Sanierung: BayWa will Gläubiger mit StaRUG-Verfahren auf Linie bringen
Das StaRUG-Verfahren sei „ein letzter notwendiger Schritt, den Sanierungsrahmen bis 2027 abzusichern“, sagte Chef-Sanierer und Vorstand Michael Baur.
Foto: Fabian Sommer/dpaDer Münchner Agrar- und Baustoffkonzern BayWa will einige Gläubiger ausbremsen, die die Sanierung bisher blockieren. Sie sollen mit einem sogenannten StaRUG-Restrukturierungsverfahren auf Linie gebracht werden, das die BayWa nach eigenen Angaben am Freitag beim Amtsgericht München einreichen will. Nur in diesem Verfahren können sie überstimmt werden.
Das sei „ein letzter notwendiger Schritt, den Sanierungsrahmen bis 2027 abzusichern“, sagte Chef-Sanierer und Vorstand Michael Baur. Er sprach von einem „mikrochirurgischen Eingriff“. Die Aktionäre der BayWa und deren operatives Geschäft seien – anders als etwa beim Batteriehersteller Varta oder dem Autozulieferer Leoni – von dem StaRUG-Verfahren nicht betroffen.
Die finanziell angeschlagene BayWa hat ihren Gläubigern vorgeschlagen, ihre Kredite und andere Schuldpapiere bis Ende 2027 zu verlängern – zu etwas höheren Zinsen als bisher. Der Konzern ist mit mehr als fünf Milliarden Euro verschuldet. Verzichten müssten die Gläubiger dabei – anders als in vielen Sanierungsfällen – auf nichts. Die BayWa bietet ihnen eigenen Angaben zufolge vielmehr zusätzliche Sicherheiten.
Baur will mit dem Verkauf von großen Teilen des Unternehmens, vor allem im Ausland, den Schuldenberg bis dahin um vier Milliarden Euro abtragen, der den Konzern im Sommer in Liquiditätsengpässe gebracht hat. Mehr als 95 Prozent der 250 Gläubiger hätten dem Konzept vertraglich zugestimmt, nur „einige wenige“ verweigerten sich, hieß es in der Mitteilung.
Aktionäre nicht betroffen
Finanzkreisen zufolge hatte Baur wochenlang versucht, auch die letzten Gläubiger zu überzeugen.

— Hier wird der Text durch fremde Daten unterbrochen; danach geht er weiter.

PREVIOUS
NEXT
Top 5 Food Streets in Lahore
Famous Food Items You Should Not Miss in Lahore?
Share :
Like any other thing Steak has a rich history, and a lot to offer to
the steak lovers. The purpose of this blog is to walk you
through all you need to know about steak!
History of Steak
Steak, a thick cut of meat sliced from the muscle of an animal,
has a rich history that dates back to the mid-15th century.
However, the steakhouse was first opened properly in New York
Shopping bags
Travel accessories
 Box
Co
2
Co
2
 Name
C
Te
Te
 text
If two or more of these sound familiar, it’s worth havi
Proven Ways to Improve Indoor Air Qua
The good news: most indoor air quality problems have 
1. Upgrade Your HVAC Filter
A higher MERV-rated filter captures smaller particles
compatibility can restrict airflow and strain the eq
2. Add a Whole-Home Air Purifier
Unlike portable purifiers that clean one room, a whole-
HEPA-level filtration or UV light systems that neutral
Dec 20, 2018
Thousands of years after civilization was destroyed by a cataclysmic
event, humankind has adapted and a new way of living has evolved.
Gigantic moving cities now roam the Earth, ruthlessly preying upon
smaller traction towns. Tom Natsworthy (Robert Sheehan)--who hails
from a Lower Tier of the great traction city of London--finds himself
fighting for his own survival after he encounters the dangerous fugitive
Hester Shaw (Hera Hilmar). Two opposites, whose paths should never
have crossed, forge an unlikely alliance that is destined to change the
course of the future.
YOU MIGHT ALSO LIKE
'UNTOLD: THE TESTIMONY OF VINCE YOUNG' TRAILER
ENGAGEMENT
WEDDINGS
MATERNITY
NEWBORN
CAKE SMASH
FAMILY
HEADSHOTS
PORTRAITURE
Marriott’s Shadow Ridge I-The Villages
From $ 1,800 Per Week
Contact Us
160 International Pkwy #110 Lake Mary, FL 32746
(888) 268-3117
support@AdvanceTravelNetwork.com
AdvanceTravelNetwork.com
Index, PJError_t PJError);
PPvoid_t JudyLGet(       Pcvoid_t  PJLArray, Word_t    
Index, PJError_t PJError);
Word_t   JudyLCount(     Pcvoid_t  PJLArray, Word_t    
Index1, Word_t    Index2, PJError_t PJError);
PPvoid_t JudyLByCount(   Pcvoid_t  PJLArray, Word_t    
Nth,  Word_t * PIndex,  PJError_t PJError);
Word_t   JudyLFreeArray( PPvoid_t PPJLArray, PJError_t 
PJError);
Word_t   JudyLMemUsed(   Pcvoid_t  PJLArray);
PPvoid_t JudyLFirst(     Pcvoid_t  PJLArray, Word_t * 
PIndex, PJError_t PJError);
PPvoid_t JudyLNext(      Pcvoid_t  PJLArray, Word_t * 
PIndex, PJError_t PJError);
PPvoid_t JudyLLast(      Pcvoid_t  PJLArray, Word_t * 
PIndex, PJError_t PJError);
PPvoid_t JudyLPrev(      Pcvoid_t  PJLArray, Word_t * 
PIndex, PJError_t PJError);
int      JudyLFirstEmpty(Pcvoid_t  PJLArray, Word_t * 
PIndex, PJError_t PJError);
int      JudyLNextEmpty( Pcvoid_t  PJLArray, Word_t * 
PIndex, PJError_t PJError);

Doch vor allem ein Investor aus Norddeutschland, der von der BayWa vermeintlich sichere kurzfristige Schuldverschreibungen (Commercial Papers) im Wert von 130 Millionen Euro gekauft hatte, wollte zwei Insidern zufolge aussteigen und blockierte damit die Einigung.
Als Ausweg sah Baur nur ein Verfahren nach dem Unternehmensstabilisierungs- und -restrukturierungsgesetz (StaRUG). Nach dem StaRUG reicht dem Unternehmen eine Mehrheit von 75 Prozent der Gläubiger, um die Sanierung unter Dach und Fach zu bekommen. Diese Mehrheit sei bereits sicher, erklärte die BayWa.
Um zu verhindern, dass einzelne Gläubiger eine Sanierung blockieren können, war das Gesetz 2021 eingeführt worden. Bei Leoni und Varta hatten es die Großaktionäre allerdings genutzt, die übrigen Anteilseigner hinauszudrängen. Das sei bei der BayWa kein Thema, betonte Baur. Auch die Kleinaktionäre dürften bei der geplanten Kapitalerhöhung um 150 Millionen Euro mitmachen, die im Sommer über die Bühne gehen könnte. „Es wird keine Kapitalherabsetzung geben.“
Vorher muss allerdings das StaRUG-Verfahren abgeschlossen sein. Das werde die Vorlage der Bilanz für das Krisenjahr 2024 und möglicherweise auch die Hauptversammlung verzögern, die bisher Ende Mai geplant ist, erklärte die BayWa.